> Many AI critics complain that AI steals copyrighted content, but prior to 2023, leftists have been largely anti-intellectual-property on principle (either because they’re anti-property, or because they characterize copyright as benefiting huge media corporations and patent trolls).
Yes, and that's half the switcheroo.
The other half is that prior to 2023, tech corporations purported to be dead against stealing copyrighted material.
Liberals are embracing IP because their friends are artists whom they see as victimized, and because they see AI companies declare that rapaciously consuming petabytes of copyrighted material and regurgitating it in massaged from is "fair use".
Liberals are against IP when it's used as a tool of multinational corporations to oppress the Little Guy.
Liberals are pro IP when excuses that amount to a disregard of IP are used to rob Little Guy creators.
Ultimately, everyone is conservative in politics in that sense of the word that they want everything to conform to their views and then stay that way.
I suppose opinionated people on the internet and ideological consistency have never exactly gone hand-in-hand.
> Like the boring fence-sitter I am, I think it will have a mix of positive and negative effects.
Definitely the correct way to think about AI, but "nuanced and reasonable" is not the way of internet debates, sadly.

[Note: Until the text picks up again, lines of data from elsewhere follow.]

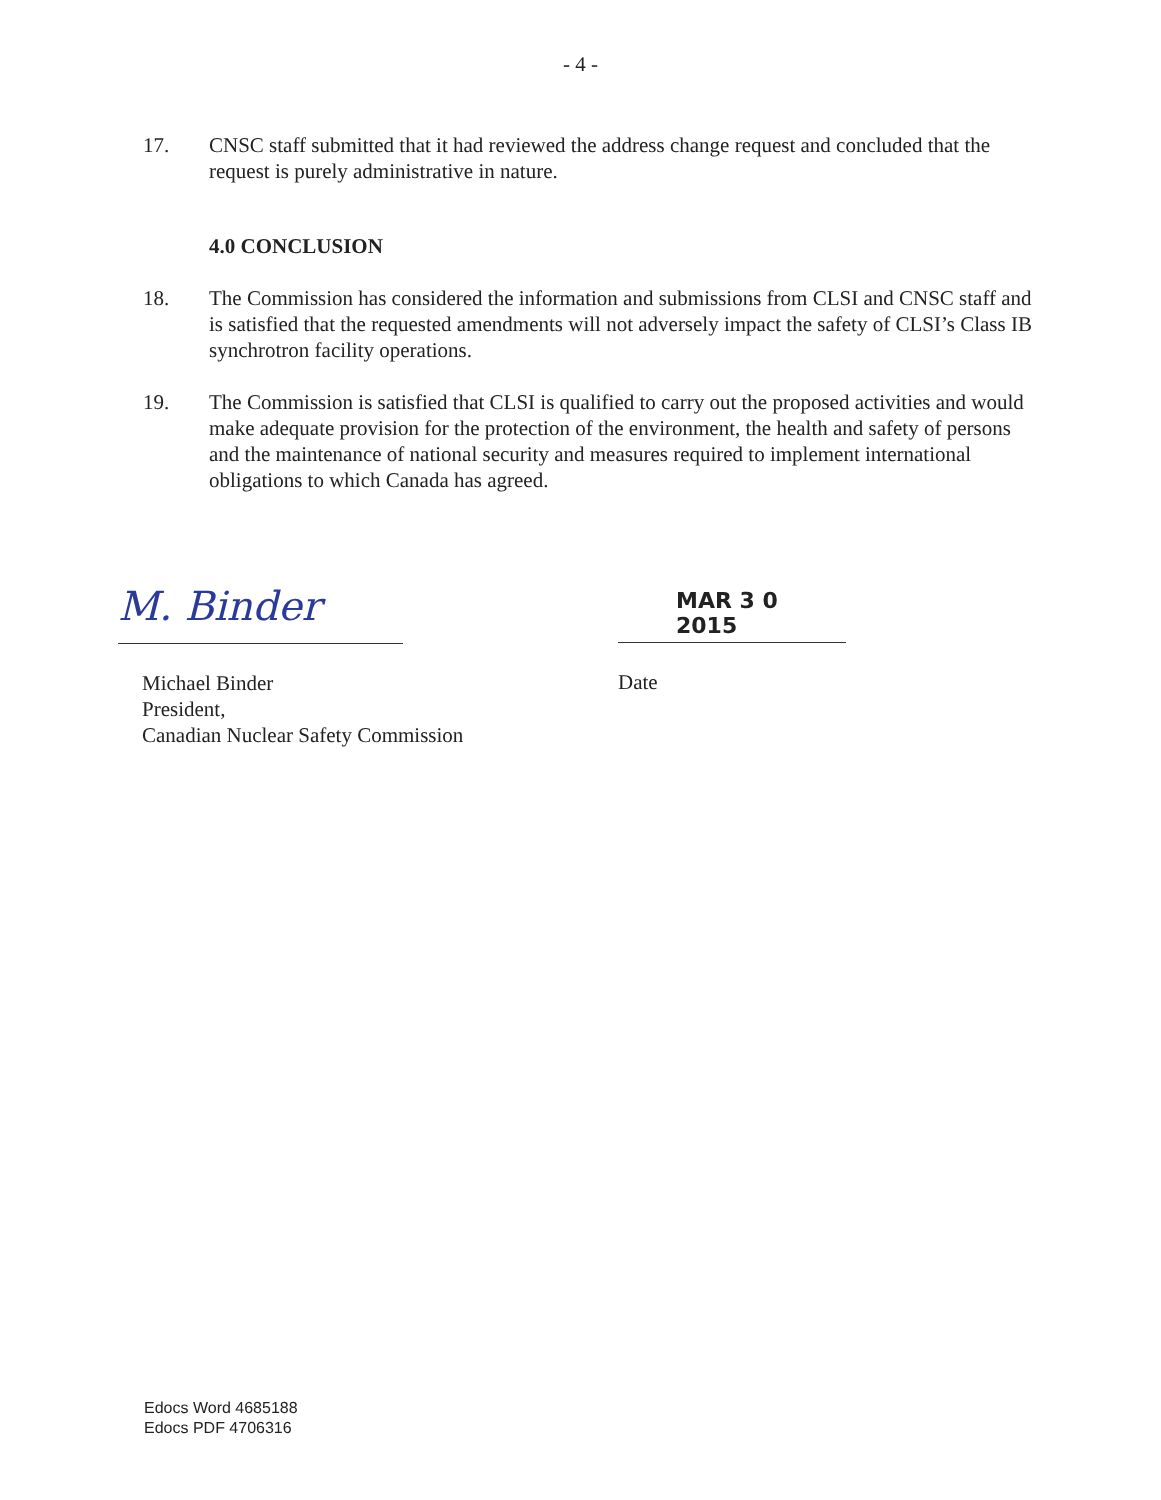- 4 -
17. CNSC staff submitted that it had reviewed the address change request and concluded that the request is purely administrative in nature.
4.0 CONCLUSION
18. The Commission has considered the information and submissions from CLSI and CNSC staff and is satisfied that the requested amendments will not adversely impact the safety of CLSI’s Class IB synchrotron facility operations.
19. The Commission is satisfied that CLSI is qualified to carry out the proposed activities and would make adequate provision for the protection of the environment, the health and safety of persons and the maintenance of national security and measures required to implement international obligations to which Canada has agreed.
M. Binder
Michael Binder
President,
Canadian Nuclear Safety Commission
MAR 3 0 2015
Date
Edocs Word 4685188
Edocs PDF 4706316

Builds a straw-man of the left only to tear it down.
Technology is neither good nor bag; nor is it neutral. If you can't think of any reasons people may be critical of AI, given the amount of layoffs, then you're not very imaginative or informed.
Yeah, maybe if we forget that whole working class stuff the left was supposed to champion, yes, maybe we could make the case that AI criticism is conservative-coded.